Já adaptada em mais de 30 países e 15 línguas, a comédia, originalmente estreada em São Francisco, Califórnia, em 1991, com interpretação do próprio autor, atribui à genética as diferenças comportamentais entre sexos.
"Aprendi muito [com este texto] e as pessoas vão perceber por que é que os homens e as mulheres reagem perante a mesma situação de maneiras tão diferentes.
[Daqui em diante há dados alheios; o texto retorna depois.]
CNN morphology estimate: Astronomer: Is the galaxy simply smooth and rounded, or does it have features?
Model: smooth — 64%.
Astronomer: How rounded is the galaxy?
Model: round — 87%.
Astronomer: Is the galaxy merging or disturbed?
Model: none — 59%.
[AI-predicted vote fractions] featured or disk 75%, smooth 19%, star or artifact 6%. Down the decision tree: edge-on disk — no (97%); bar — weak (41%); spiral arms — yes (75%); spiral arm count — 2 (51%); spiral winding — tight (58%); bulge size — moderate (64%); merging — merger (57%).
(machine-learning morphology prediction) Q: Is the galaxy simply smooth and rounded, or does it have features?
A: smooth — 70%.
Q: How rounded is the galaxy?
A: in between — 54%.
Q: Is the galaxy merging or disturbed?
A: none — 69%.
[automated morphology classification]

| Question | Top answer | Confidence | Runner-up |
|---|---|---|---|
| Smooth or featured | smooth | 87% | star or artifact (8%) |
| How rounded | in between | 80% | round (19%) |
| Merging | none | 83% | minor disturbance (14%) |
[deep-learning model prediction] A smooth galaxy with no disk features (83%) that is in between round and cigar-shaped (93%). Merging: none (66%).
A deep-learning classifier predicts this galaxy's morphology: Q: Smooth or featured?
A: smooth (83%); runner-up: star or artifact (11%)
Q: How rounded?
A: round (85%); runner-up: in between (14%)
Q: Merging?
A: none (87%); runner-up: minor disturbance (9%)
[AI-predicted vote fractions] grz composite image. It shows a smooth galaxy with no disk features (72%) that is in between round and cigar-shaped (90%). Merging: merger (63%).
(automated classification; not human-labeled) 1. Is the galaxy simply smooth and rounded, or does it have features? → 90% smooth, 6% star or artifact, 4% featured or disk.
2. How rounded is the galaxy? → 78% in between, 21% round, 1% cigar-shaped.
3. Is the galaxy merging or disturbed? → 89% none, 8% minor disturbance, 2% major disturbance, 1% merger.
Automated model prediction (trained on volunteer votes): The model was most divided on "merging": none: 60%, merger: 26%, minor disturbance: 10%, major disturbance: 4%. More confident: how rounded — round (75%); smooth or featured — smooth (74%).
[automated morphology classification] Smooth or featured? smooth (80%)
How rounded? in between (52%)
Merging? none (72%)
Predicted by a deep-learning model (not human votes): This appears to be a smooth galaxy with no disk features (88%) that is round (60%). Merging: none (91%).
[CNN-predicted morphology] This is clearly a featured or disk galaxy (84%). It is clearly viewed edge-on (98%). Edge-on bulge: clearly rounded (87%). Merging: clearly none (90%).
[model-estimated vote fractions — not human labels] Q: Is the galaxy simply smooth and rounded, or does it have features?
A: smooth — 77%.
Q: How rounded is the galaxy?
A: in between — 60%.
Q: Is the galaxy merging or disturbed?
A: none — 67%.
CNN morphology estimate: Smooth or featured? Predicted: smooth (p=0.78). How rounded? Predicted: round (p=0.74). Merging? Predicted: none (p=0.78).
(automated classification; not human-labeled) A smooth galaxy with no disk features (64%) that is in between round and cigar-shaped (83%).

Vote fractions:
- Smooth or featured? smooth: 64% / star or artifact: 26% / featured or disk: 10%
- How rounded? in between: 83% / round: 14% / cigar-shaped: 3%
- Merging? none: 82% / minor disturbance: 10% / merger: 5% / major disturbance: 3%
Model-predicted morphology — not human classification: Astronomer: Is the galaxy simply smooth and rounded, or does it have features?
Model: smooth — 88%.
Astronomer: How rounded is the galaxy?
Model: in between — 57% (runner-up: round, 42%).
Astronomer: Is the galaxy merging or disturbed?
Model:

Está explicado: é código genético, vem do tempo das cavernas", observou.
Desde a estreia, a peça revelou-se uma visão hilariante do relacionamento entre homens e mulheres, tornando-se um êxito mundial, já visto por mais de oito milhões de espectadores, num total de 702 representações.
Depois de quebrar o recorde do espectáculo a solo que mais tempo se manteve em cena na Broadway, em 1997, "Caveman" continua a ser representado um pouco por todo o mundo, 18 anos após a estreia.
A estreia em Portugal deve-se ao facto de "os detentores dos direitos desta peça terem convidado a produtora Ready to Shoot a apresentá-la cá", disse à Lusa António Pires, que não conhecia o texto quando foi desafiado a encená-lo.
"Comecei a ler a peça e li-a para aí numa hora, nem tanto, fartei-me de rir e decidi logo [encená-la] - ia a meio da peça e já tinha decidido", comentou.
Ao público português, que agora tem a oportunidade de ver este espectáculo, o encenador deixou uma provocação: "Venham rir-se de vocês".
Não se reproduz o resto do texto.